No encuentro un momento específico en el que mi cabeza cambiase el chip, pero lo hizo. Y desde entonces cuido, con muchísima más conciencia, mis decisiones de compra. “¿Realmente necesito esto?”, ¿se ajusta a mi estilo?”, “¿con qué otras prendas de mi armario puedo combinarlo?”. Son preguntas muy sencillas, pero que influyen directamente en mi cesta de compra. Según define Ecoembes, el concepto Slow Fashion promueve la transparencia de los procesos de producción, introduciendo la trazabilidad de las prendas. De forma que el consumidor sepa quién, dónde y en qué condiciones se ha elaborado la ropa que lleva.

Si nos paramos a mirar las etiquetas de nuestra ropa, veremos que la gran mayoría de nuestras prendas están hechas en otros países, como China, Bangladesh o Marruecos. Analizando las grandes franquicias, nos encontramos con un modelo de funcionamiento en el que la ropa es barata, de baja calidad y ha sido elaborada según la tendencia del momento. Por lo que pronto la desecharemos, ya sea porque se pasará de moda, se romperá o se estropeará tras unos cuantos lavados. ¿Nunca te has preguntado por qué la ropa de las grandes franquicias es tan barata? Es, simplemente, porque algún proceso de fabricación no está siendo bien pagado. Materiales altamente contaminantes, la deslocalización de las fábricas y, sobre todo, la mano de obra barata. Sueldos indignos, explotación, condiciones laborales insalubres y ningún seguro en caso de accidente.
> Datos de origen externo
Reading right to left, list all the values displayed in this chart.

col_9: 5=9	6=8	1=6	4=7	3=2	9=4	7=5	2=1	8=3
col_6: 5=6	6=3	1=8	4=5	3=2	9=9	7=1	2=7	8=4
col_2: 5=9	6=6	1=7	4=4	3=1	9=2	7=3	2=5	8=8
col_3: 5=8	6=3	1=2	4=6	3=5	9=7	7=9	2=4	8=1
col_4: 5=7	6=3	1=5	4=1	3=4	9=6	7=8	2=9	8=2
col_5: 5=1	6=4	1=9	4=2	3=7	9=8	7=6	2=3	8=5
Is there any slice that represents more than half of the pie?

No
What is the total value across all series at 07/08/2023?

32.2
El Slow Fashion se basa en el consumo responsable de ropa, en la compra de prendas cuyos materialesson productos biodegradables que no contaminan el medio ambiente. La moda sostenible trata de concienciar sobre el impacto de la ropa en el medio ambiente, ya que la industria de la moda es la segunda más contaminante del mundo, según reconoce la firma española Ecoalf.
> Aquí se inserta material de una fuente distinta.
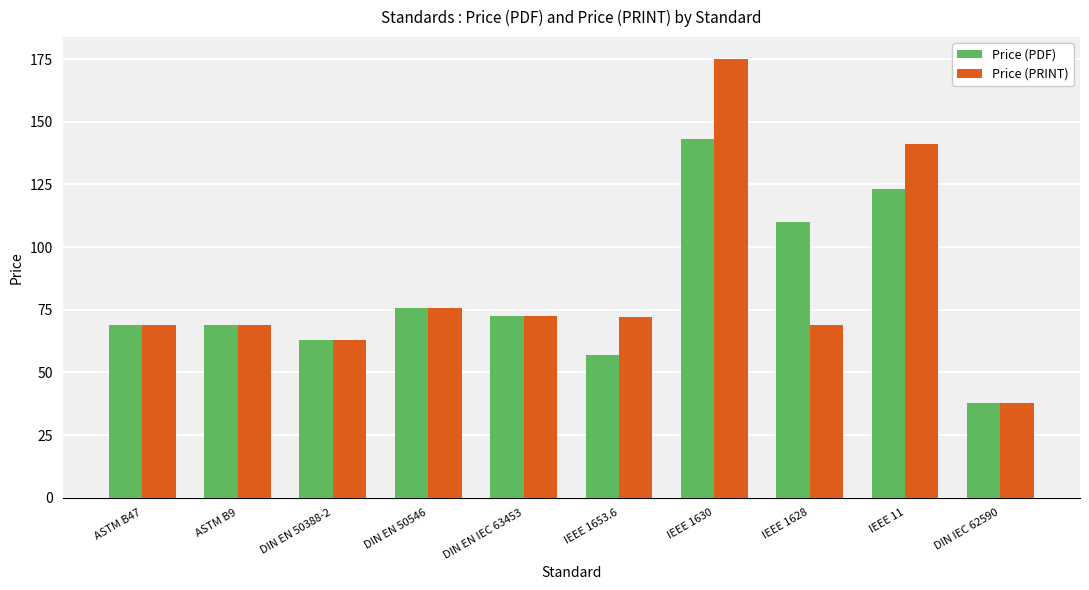

What is the sum of all Price (PRINT) values?

844.0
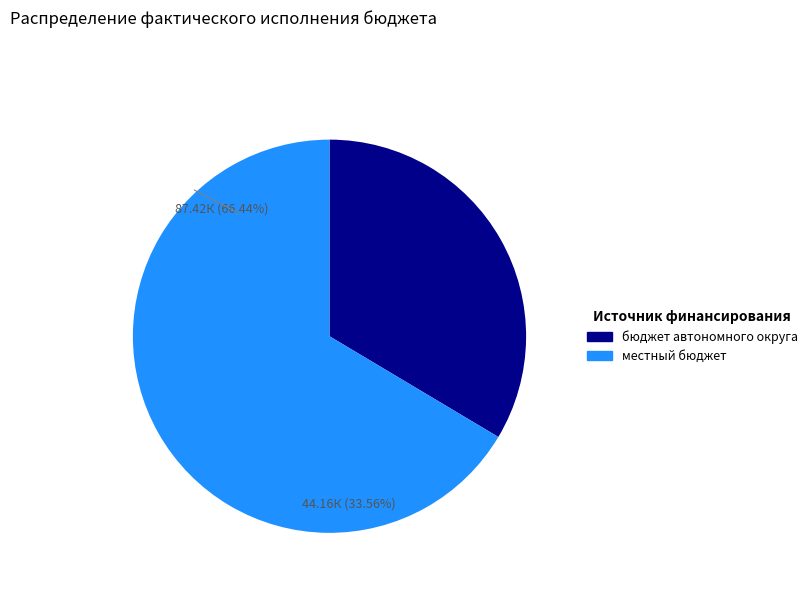

What percentage is NOT represented by иные внебюджетные источники?

100.0%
Muchas marcas con sello español tratan de concienciar acerca del problema y apuestan por el movimiento Slow Fashion.

Una de ellas es la marca española Tulle Rouge. La CEO y diseñadora Arantxa Cañadas apuesta por la moda ética y la calidad en cada una de sus prendas. Éstas son cortadas y confeccionadas en talleres de Madrid y Valencia, y todo el proceso de producción está realizado en España. 

Di Blu es la nueva marca de ropa de baño de la influencer Carla Di Pinto. La joven, apuesta por el nylon reciclado a partir de los plásticos recogidos en el Mediterráneo para confeccionar sus bikinis y bañadores en talleres de Barcelona.

Walkaround es una marca de zapatos con talleres en Elche, Alicante. Sus creadores optan por el respeto hacia los animales por lo que sus confecciones son veganas y de calidad.

Estas firmas, como muchas otras, demuestran día a día que otro tipo de consumo es posible, tan solo necesitamos cambiar nuestra mentalidad. Optar por informarnos antes de comprar, ser conscientes de qué estamos consumiendo. Somos nosotros, los consumidores, quienes podemos cambiar las reglas.